Community Leader Spotlight: Irini McCarthy, Wholespire Lancaster County

For the past three years, Wholespire Lancaster County, formerly Eat Smart Move More Lancaster County, has been under the co-leadership of Irini McCarthy and Candra Riley. During this time, the Wholespire chapter has made some major policy, systems, and environmental (PSE) changes. Now, the chapter is looking for a new co-chair as Irini McCarthy’s public health career leads her to new opportunities in North Carolina.  

While working for the Upper Midlands Rural Health Network (UMRHN), McCarthy was responsible for expanding the UMRHN into Lancaster County and leading the Lancaster County Health and Wellness Commission. Through this work, she began attending Wholespire Lancaster County meetings and became a chapter member. When the chapter’s chair stepped down, McCarthy was approached by coalition members to take on the role of co-chair alongside Candra Riley.

“I loved Candra, and we’ve been working on stuff together. I knew this was going to be a great partnership. I decided that if Candra is doing it, I’ll do it along with her,” said McCarthy.

Irini was good at getting the emails out and I was good at taking minutes and coming up with the agenda,” said Candra Riley, co-chair of Wholespire Lancaster County. “If I could have a co-chair like that for all my coalitions and committees…she made it so easy.”   

McCarthy felt it was awesome to work with the group in Lancaster that was so diverse. Chapter members had different perspectives, but common goals of wanting the community to thrive by focusing on equitable change, food security, access to care, and PSE changes.  

According to Riley, McCarthy had a huge impact on healthy eating and active living in Lancaster County, and she had a vision of some things that she wanted to do like bringing FoodShare to Lancaster County. She was very instrumental in the initial engagement of partners on the FoodShare Lancaster County project, which is still doing well today. She also helped by bringing in different local speakers and creating the newsletter for the chapter.

One of McCarthy’s most memorable moments with Wholespire Lancaster County was completing the walkability assessment in the Town of Heath Springs. She was impressed with all of the partners that attended including Lancaster County Council, Town Councils, and residents. Implementing the Faith, Activity, and Nutrition Program was also a high note for her, especially working with the churches, Town of Heath Springs Community Relations Volunteer Dr. Zora Denson, and Professor and Director of the University of South Carolina Prevention Research Center Dr.
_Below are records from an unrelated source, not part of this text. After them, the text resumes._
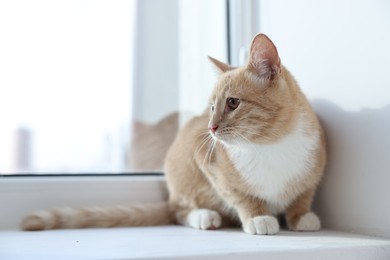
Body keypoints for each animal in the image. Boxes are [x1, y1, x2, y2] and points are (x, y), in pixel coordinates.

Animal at [21, 33, 326, 235]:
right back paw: (203, 216)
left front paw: (301, 216)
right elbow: (240, 194)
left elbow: (302, 194)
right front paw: (258, 217)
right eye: (211, 107)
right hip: (182, 173)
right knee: (179, 210)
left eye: (232, 103)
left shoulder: (315, 168)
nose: (211, 127)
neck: (270, 144)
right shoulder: (207, 161)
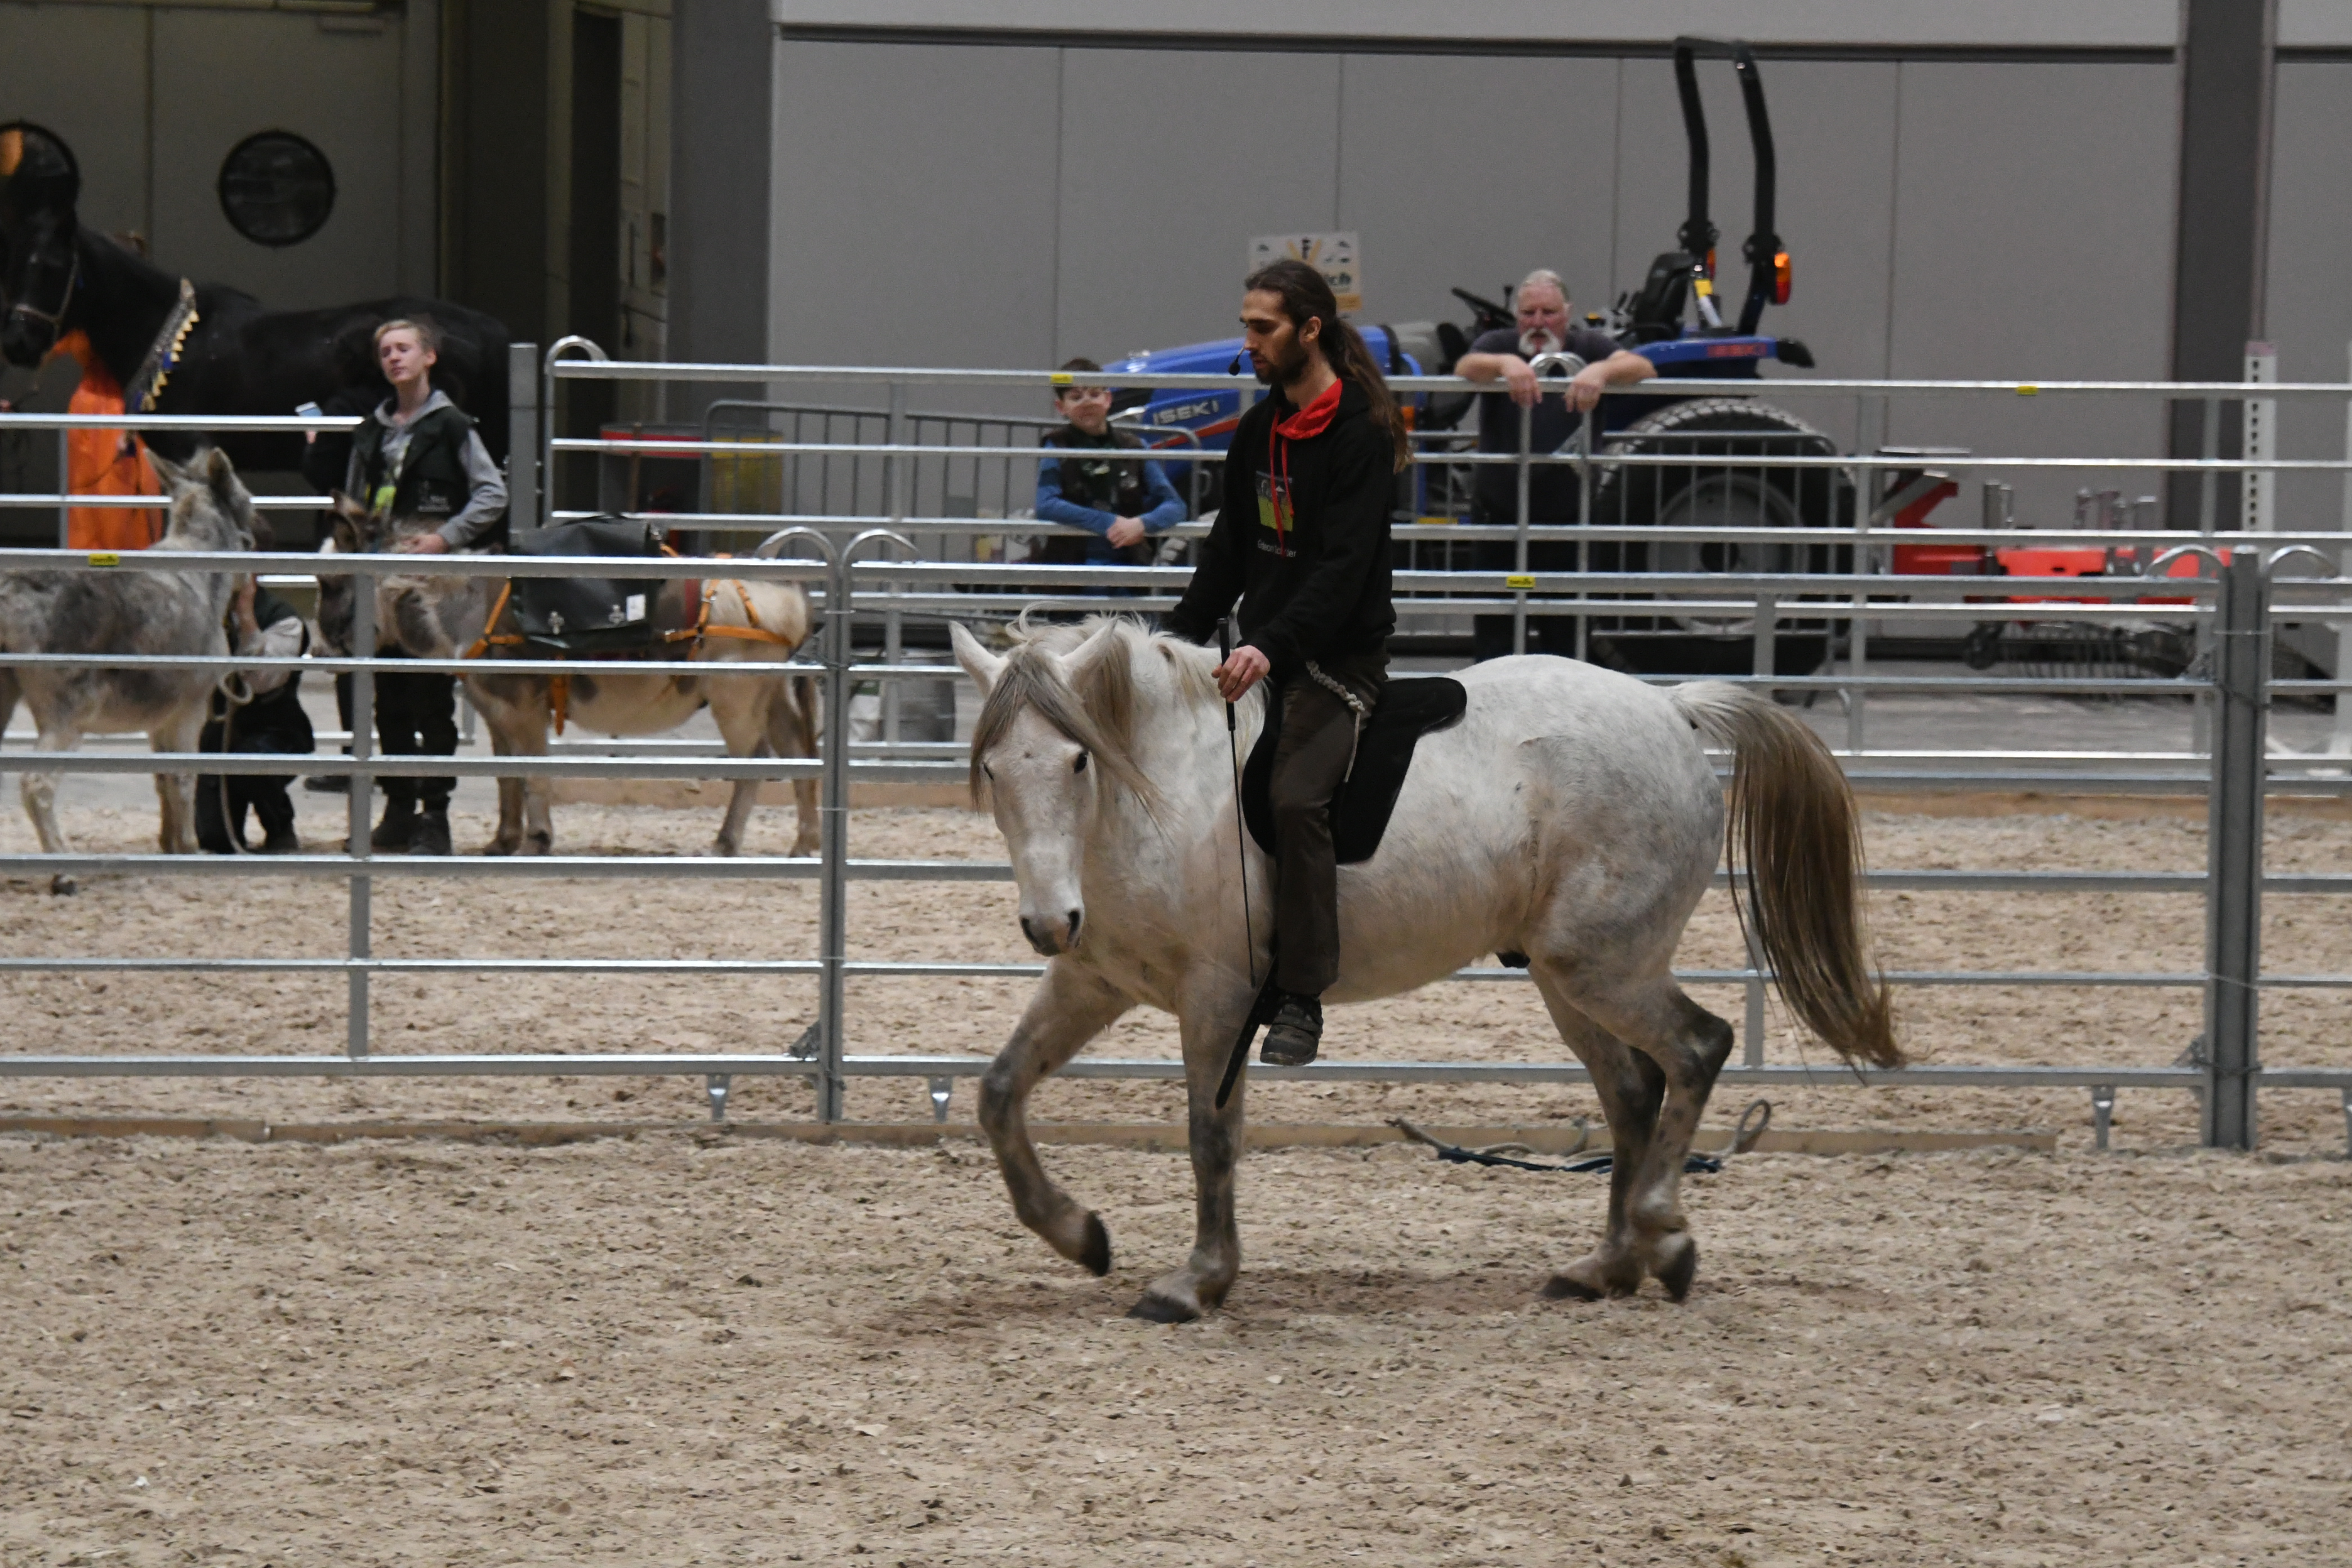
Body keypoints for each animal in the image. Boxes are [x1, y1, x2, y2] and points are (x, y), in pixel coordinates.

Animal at [0, 448, 258, 892]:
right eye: (249, 502)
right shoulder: (190, 708)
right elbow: (185, 777)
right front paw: (190, 849)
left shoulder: (160, 717)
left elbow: (162, 777)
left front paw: (168, 845)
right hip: (67, 715)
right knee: (37, 784)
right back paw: (64, 872)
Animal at [1, 120, 509, 477]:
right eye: (10, 264)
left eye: (50, 267)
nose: (18, 344)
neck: (172, 340)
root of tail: (489, 331)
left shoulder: (189, 455)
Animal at [319, 502, 820, 858]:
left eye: (332, 582)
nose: (322, 654)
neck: (466, 603)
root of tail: (786, 594)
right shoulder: (495, 710)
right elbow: (505, 776)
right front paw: (502, 840)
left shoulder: (522, 709)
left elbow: (532, 774)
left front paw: (536, 839)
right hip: (773, 696)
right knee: (799, 756)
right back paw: (804, 845)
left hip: (734, 697)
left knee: (755, 762)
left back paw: (725, 843)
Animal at [948, 616, 1899, 1321]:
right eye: (992, 768)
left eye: (1078, 760)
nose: (1048, 922)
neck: (1165, 791)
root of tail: (1673, 710)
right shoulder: (1093, 982)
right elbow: (999, 1092)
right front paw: (1079, 1235)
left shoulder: (1217, 998)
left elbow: (1210, 1138)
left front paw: (1197, 1282)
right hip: (1569, 976)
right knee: (1633, 1092)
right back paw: (1605, 1267)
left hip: (1604, 967)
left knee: (1699, 1048)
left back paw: (1661, 1232)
Sara Wilcox. She pointed out that these two projects are examples of systemic change and small steps to implementing a culture of health.

When asked if her work in Lancaster prepared her for her new role in North Carolina, she replied, “Oh yeah, oh my gosh!” While at UMRHN, she helped Lancaster become the first county in South Carolina to become 100% tobacco-free. According to McCarthy, her career experiences and community and chapter work is knowledge that she can take with her and apply in her new role as Tobacco Prevention Coordinator for Mecklenburg County.

“All of the work that we did in…those are all big PSE level changes and that’s what this new role for me is,” said McCarthy. “I always knew that I wanted to do PSE level work because it impacts the greatest amount of people. And it has to be equitable. For me, that’s exciting. I love that kind of work. That’s what we did in Lancaster, and that’s what I’m doing now.”

During her time as co-chair of Wholespire Lancaster County, McCarthy also showed a great deal of leadership around health and racial equity. The outstanding notes she took during the 2020 Promoting Equity Among Communities Effectively (P.E.A.C.E.) training were shared with other coalitions and she modified a race equity assessment to be more applicable for coalitions. 

When asked how she became interested in equity she explained, “It started working in rural communities. We don’t have a lot of monetary funds but have an asset-based approach of using our different partners and using the resources we do have to try and make things equitable, and you can do a lot with a little.”

McCarthy is very passionate about racial equity and disparities. She said, “There are so many people who just don’t get it or who don’t understand it and as many times as you’re talking it’s almost like you’re hitting a wall, but you don’t give up. You keep talking. You keep educating. And you hope that you plant a seed, and you advocate for the right thing to happen That’s where my passion is – equitable PSE change. That’s kind of where I want to be.”

Community health improvement requires community leadership like that of McCarthy, her co-chair Riley, and the members and partners of Wholespire Lancaster County to truly make change happen. During her short time as co-chair of Wholespire Lancaster County, Irini McCarthy has had a lasting positive impact on the people of Lancaster County, and she will be truly missed by those not just in Lancaster County but in other counties too.